Skocz do zawartości
Polski Portal Literacki

Bajka o Skrzydlatym Misiu


Rekomendowane odpowiedzi

To nie jest wiersz, jeno zrymowana opowiastka,

o kształcie wiersz.

------------------

 

 

Tam na ławce Misio przysiadł,

choć uśmiecha pysia dzisiaj,

to tak trochę smutku w nim.

Ktoś mnie pokocha,

myśli miś.

 

W kałuży ujrzał odbicie księżyca

więc go z troską wnet zapytał:

Chcesz?

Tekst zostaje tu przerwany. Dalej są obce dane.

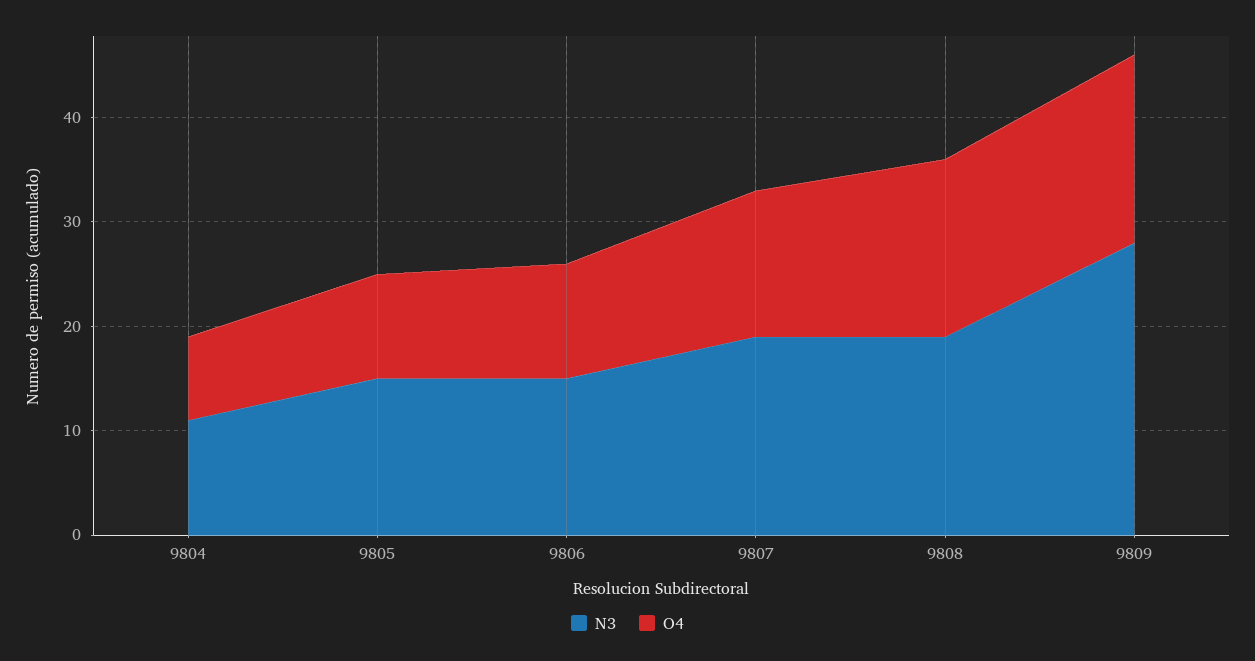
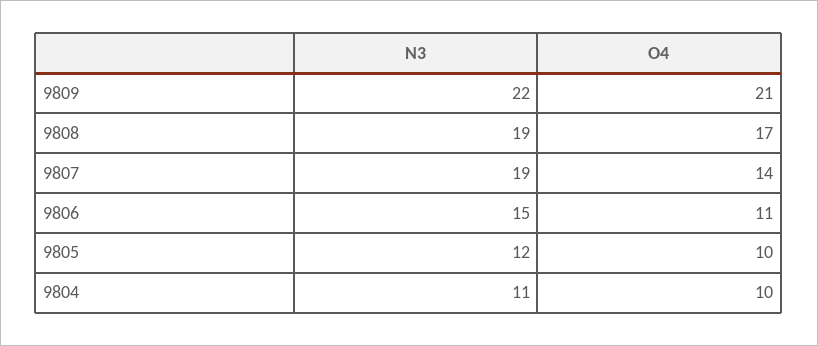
  {
    "N3": {
      "9804": 11,
-     "9805": 15,
+     "9805": 12,
      "9806": 15,
      "9807": 19,
      "9808": 19,
-     "9809": 28
+     "9809": 22
    },
    "O4": {
-     "9804": 8,
+     "9804": 10,
      "9805": 10,
      "9806": 11,
      "9807": 14,
      "9808": 17,
-     "9809": 18
+     "9809": 21
    }
  }

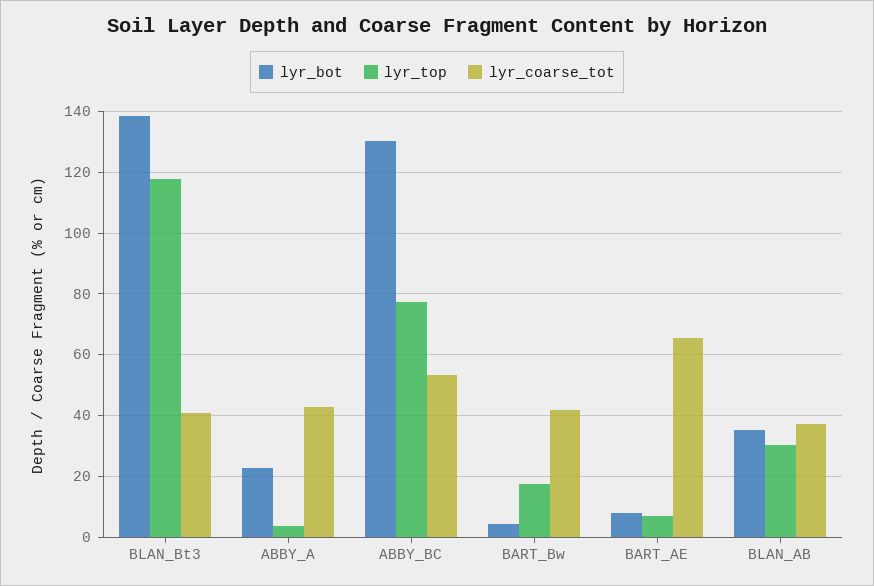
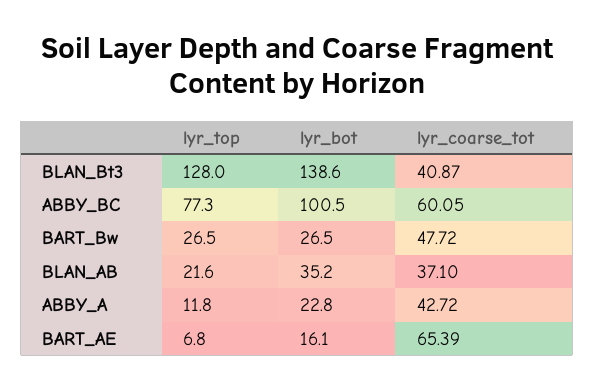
  {
    "lyr_bot": {
      "BLAN_Bt3": 138.6,
      "ABBY_A": 22.8,
-     "ABBY_BC": 130,
+     "ABBY_BC": 100.5,
-     "BART_Bw": 4,
+     "BART_Bw": 26.5,
-     "BART_AE": 8,
+     "BART_AE": 16.1,
      "BLAN_AB": 35.2
    },
    "lyr_top": {
-     "BLAN_Bt3": 118,
+     "BLAN_Bt3": 128,
-     "ABBY_A": 4,
+     "ABBY_A": 11.8,
      "ABBY_BC": 77.3,
-     "BART_Bw": 18,
+     "BART_Bw": 26.5,
      "BART_AE": 6.8,
-     "BLAN_AB": 30
+     "BLAN_AB": 21.6
    },
    "lyr_coarse_tot": {
      "BLAN_Bt3": 40.87,
      "ABBY_A": 42.72,
-     "ABBY_BC": 54,
+     "ABBY_BC": 60.05,
-     "BART_Bw": 42,
+     "BART_Bw": 47.72,
      "BART_AE": 65.39,
      "BLAN_AB": 37.1
    }
  }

Bo jak chcesz to cię przytulę,

tak samotnie w kosmosie wirujesz.

 

Wnet we wodzie zanurzył łapkę,

dotknął księżyca chociaż niezgrabnie,

spojrzał w niebo, co prawda niespiesznie,

zobaczył jak głaszcze luny powierzchnię.

 

Drzewko klonu, rosło przy ławce tu.

Nagle przyszedł nieznośny ciul.

Zaczął wbijać młotkiem gwóźdź,

później następne wbijał też,

paskudnie ranił cały pień.

 

Nie zastanawiał się Misio wcale.

Odgryzł ciulowi tyłka kawałek.

Nicpoń oddalił się pospiesznie,

widocznie nie chciał,

by odgryzł coś jeszcze.

 

Niedźwiadek na ławkę znowu usiadł,

zmęczony trochę, dychając mruczał.

Dwa noski spadły na niego z klonu

i zanuciły piosenkę o domu.

 

Przywarły do pleców, zwiększyły rozmiar,

tak że by ich nawet nikt nie poznał.

Misio coś poczuł na plecach w tyle,

wstał i skrzydłami ruszał za chwilę.

 

Pofrunął jak ptaszek, pofrunął stąd,

aż wleciał przez okno,

znalazł tam dom,

a w nim chłopczyka,

takiego Krzysia,

który to bardzo pokochał Misia.

 

Poznał tam wielu przyjaciół ciekawych,

też wyśmienitych do myślozabawy.

 

Nawet ktoś o nich napisał książkę,

lecz to już inny przygód początek.

Odnośnik do komentarza
Udostępnij na innych stronach

Jeśli chcesz dodać odpowiedź, zaloguj się lub zarejestruj nowe konto

Jedynie zarejestrowani użytkownicy mogą komentować zawartość tej strony.

Zarejestruj nowe konto

Załóż nowe konto. To bardzo proste!

Zarejestruj się

Zaloguj się

Posiadasz już konto? Zaloguj się poniżej.

Zaloguj się


×
×
  • Dodaj nową pozycję...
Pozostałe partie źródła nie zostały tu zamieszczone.